Records from a data source:
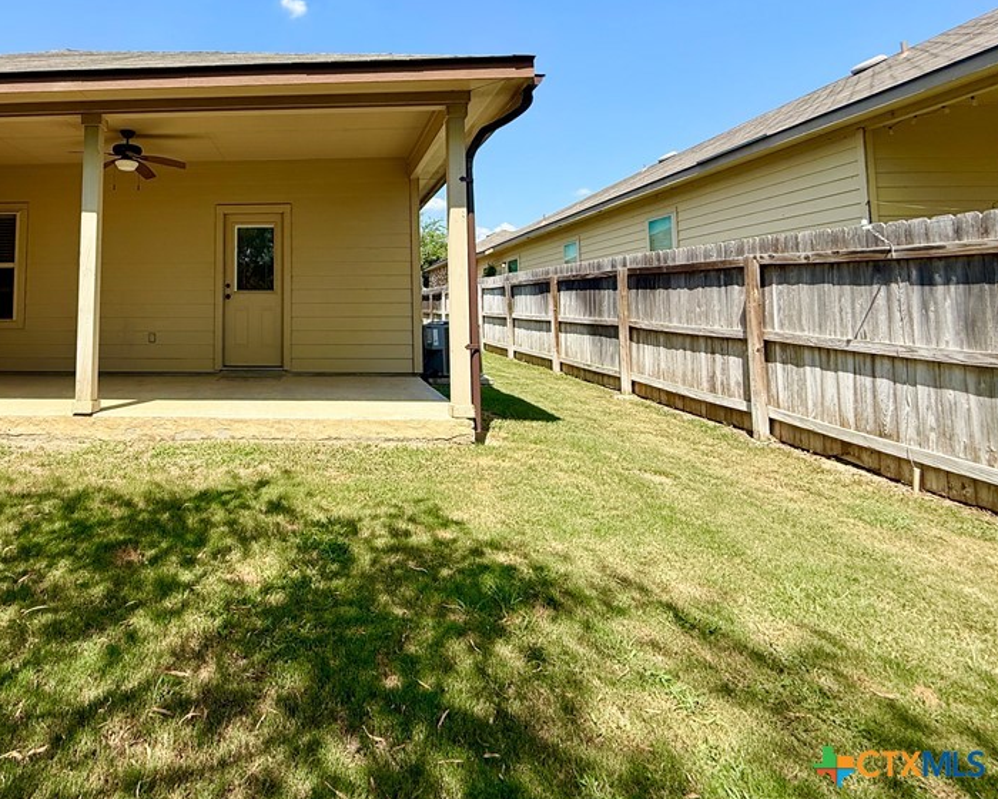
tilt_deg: +5.1
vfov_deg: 66.3
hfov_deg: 76.3
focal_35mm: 20
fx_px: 591
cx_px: 289
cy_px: 268
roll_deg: +0.1
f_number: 2.2
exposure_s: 1/1235
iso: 50
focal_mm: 2.22
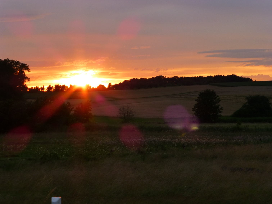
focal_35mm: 102
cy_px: 102
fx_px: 801
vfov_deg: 14.5
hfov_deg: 19.3
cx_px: 136
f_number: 5.3
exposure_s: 1/60
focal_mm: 18.2
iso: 160
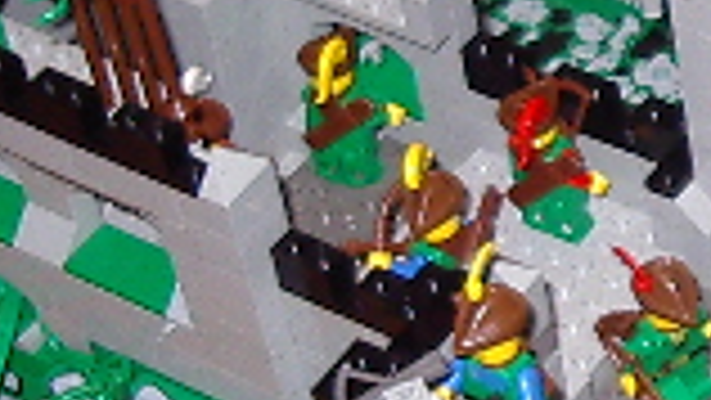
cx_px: 940
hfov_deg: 12.4
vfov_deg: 7.2
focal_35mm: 168
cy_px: 99
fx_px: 3168
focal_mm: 5.8
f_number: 2.6
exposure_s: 1/60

**Your assignment**
When copying the records above, please match them exactly but leave out all pictures.

**Result for this task**
tilt_deg: +5.1
vfov_deg: 66.3
hfov_deg: 76.3
focal_35mm: 20
fx_px: 591
cx_px: 289
cy_px: 268
roll_deg: +0.1
f_number: 2.2
exposure_s: 1/1235
iso: 50
focal_mm: 2.22
focal_35mm: 102
cy_px: 102
fx_px: 801
vfov_deg: 14.5
hfov_deg: 19.3
cx_px: 136
f_number: 5.3
exposure_s: 1/60
focal_mm: 18.2
iso: 160
cx_px: 940
hfov_deg: 12.4
vfov_deg: 7.2
focal_35mm: 168
cy_px: 99
fx_px: 3168
focal_mm: 5.8
f_number: 2.6
exposure_s: 1/60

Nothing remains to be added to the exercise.